A.5.2. En ordre subsidiaire, le Gouvernement flamand souhaite encore observer ce qui suit, en réplique aux mémoires introduits.

La commune de Linkebeek perd de vue que les organes collégiaux de la commune, le conseil communal et le collège des bourgmestre et échevins, sont bien considérés comme des services. Le conseil communal et le collège des bourgmestre et échevins de la commune de Linkebeek ont donc l'obligation d'utiliser le néerlandais, qui est la langue de la région.

En ce qui concerne la sanction de l'usage illégal d'une langue, on peut renvoyer aux articles 57 à 59 de la loi sur l'emploi des langues en matière administrative. L'exposé en français d'un point de l'agenda ou des remarques et observations orales en français au cours d'une séance du conseil communal de Linkebeek seront donc sanctionnés par une annulation de la délibération communale si l'on doit considérer que ces interventions en français ont eu une influence sur le contenu de la décision prise, ou au moins si l'on doit supposer qu'elles ont pu avoir cet effet. Sans préjudice, évidemment, d'éventuelles sanctions disciplinaires.

Lorsqu'existe l'obligation d'utiliser le néerlandais, les traductions ne sont pas autorisées.

A.5.3. Plaise à la Cour de rejeter la question préjudicielle comme étant irrecevable, parce que totalement incompréhensible, ou du moins de dire pour droit qu'il ne peut être soutenu en droit qu'un article de la Constitution serait illégal. A titre subsidiaire, de dire pour droit que l'article 23 de la loi sur l'emploi des langues en matière administrative ne viole pas les articles 10 et 11 de la Constitution.

Mémoire en réponse du Gouvernement de la Communauté française A.6.1. La Cour doit répondre à la question de savoir si l'article 23 des lois coordonnées sur l'emploi des langues en matière administrative, tel qu'il est interprété par le juge a quo, viole les articles 10 et 11 de la Constitution. Il n'appartient pas à la Cour de s'immiscer dans la détermination des règles de droit applicables au litige. En tout état de cause, la Cour ne peut corriger les déviations qui seraient commises par le juge a quo. La question préjudicielle ne doit dès lors pas être déclarée irrecevable.

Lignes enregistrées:
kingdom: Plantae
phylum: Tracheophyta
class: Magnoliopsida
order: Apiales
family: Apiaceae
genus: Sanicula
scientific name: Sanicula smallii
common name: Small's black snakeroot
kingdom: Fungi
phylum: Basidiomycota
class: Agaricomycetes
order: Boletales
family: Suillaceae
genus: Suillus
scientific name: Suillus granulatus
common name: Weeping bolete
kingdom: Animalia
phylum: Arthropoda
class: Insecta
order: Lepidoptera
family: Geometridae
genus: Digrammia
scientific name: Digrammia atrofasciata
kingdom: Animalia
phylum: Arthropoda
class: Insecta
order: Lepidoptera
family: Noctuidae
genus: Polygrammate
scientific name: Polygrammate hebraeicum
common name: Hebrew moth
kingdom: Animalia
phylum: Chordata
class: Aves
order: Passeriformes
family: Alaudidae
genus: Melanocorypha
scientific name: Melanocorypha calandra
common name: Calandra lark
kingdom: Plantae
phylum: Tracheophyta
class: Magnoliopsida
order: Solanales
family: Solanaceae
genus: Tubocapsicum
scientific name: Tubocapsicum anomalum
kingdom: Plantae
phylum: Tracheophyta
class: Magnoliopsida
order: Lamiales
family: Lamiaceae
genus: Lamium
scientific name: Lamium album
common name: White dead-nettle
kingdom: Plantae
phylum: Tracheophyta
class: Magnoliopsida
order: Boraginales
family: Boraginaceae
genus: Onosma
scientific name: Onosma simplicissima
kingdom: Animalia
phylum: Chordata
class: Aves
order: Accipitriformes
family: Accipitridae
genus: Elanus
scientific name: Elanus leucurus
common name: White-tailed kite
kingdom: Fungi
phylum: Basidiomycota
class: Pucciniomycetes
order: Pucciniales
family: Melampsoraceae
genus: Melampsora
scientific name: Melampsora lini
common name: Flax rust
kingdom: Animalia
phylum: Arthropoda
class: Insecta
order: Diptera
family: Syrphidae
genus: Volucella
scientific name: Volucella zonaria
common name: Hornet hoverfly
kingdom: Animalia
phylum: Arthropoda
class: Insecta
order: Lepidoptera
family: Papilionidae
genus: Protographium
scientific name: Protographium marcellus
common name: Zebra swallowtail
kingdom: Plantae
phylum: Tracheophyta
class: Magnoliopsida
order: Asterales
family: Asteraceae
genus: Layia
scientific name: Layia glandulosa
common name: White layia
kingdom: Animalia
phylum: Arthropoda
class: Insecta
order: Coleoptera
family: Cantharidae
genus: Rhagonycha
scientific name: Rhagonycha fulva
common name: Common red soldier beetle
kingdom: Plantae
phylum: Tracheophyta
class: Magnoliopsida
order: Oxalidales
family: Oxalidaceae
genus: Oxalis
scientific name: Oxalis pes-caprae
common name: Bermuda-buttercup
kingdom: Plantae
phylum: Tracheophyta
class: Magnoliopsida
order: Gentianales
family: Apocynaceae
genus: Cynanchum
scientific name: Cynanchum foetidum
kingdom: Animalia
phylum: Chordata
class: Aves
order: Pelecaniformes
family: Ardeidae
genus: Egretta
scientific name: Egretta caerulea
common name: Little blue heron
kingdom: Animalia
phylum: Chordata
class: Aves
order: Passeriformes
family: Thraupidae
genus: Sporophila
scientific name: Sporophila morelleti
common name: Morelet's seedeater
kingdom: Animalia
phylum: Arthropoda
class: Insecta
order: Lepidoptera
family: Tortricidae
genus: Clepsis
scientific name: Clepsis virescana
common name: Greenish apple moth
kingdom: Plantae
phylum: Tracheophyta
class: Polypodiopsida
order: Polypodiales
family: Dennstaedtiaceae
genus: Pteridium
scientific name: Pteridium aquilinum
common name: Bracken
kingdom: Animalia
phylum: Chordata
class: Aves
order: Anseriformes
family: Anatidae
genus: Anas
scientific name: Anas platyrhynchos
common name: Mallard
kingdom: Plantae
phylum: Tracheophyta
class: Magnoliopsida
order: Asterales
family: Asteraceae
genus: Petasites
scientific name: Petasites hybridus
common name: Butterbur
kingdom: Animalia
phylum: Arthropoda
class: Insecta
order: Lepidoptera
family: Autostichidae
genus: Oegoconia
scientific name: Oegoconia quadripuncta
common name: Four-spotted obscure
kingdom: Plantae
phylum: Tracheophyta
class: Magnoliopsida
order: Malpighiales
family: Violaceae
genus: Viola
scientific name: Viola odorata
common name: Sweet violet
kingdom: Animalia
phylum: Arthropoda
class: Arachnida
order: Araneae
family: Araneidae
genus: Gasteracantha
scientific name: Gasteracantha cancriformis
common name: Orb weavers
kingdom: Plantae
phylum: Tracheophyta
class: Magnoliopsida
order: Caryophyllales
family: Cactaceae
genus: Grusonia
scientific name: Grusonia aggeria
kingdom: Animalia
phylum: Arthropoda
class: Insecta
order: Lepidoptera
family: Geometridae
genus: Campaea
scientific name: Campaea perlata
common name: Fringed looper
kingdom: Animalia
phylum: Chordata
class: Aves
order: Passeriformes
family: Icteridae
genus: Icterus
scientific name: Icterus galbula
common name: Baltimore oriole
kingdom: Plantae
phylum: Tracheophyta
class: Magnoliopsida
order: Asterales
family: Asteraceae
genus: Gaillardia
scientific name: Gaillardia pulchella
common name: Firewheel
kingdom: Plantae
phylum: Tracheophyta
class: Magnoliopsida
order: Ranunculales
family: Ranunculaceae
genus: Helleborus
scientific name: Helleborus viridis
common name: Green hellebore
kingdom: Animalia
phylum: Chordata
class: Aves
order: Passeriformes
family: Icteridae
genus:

__Consigne de l'exercice__:
Reproduisez intégralement l'extrait sur l'emploi des langues à Linkebeek, sans rien y modifier. Les lignes enregistrées ne servent pas pour cet exercice.

__Réponse complète__:
A.5.2. En ordre subsidiaire, le Gouvernement flamand souhaite encore observer ce qui suit, en réplique aux mémoires introduits.

La commune de Linkebeek perd de vue que les organes collégiaux de la commune, le conseil communal et le collège des bourgmestre et échevins, sont bien considérés comme des services. Le conseil communal et le collège des bourgmestre et échevins de la commune de Linkebeek ont donc l'obligation d'utiliser le néerlandais, qui est la langue de la région.

En ce qui concerne la sanction de l'usage illégal d'une langue, on peut renvoyer aux articles 57 à 59 de la loi sur l'emploi des langues en matière administrative. L'exposé en français d'un point de l'agenda ou des remarques et observations orales en français au cours d'une séance du conseil communal de Linkebeek seront donc sanctionnés par une annulation de la délibération communale si l'on doit considérer que ces interventions en français ont eu une influence sur le contenu de la décision prise, ou au moins si l'on doit supposer qu'elles ont pu avoir cet effet. Sans préjudice, évidemment, d'éventuelles sanctions disciplinaires.

Lorsqu'existe l'obligation d'utiliser le néerlandais, les traductions ne sont pas autorisées.

A.5.3. Plaise à la Cour de rejeter la question préjudicielle comme étant irrecevable, parce que totalement incompréhensible, ou du moins de dire pour droit qu'il ne peut être soutenu en droit qu'un article de la Constitution serait illégal. A titre subsidiaire, de dire pour droit que l'article 23 de la loi sur l'emploi des langues en matière administrative ne viole pas les articles 10 et 11 de la Constitution.

Mémoire en réponse du Gouvernement de la Communauté française A.6.1. La Cour doit répondre à la question de savoir si l'article 23 des lois coordonnées sur l'emploi des langues en matière administrative, tel qu'il est interprété par le juge a quo, viole les articles 10 et 11 de la Constitution. Il n'appartient pas à la Cour de s'immiscer dans la détermination des règles de droit applicables au litige. En tout état de cause, la Cour ne peut corriger les déviations qui seraient commises par le juge a quo. La question préjudicielle ne doit dès lors pas être déclarée irrecevable.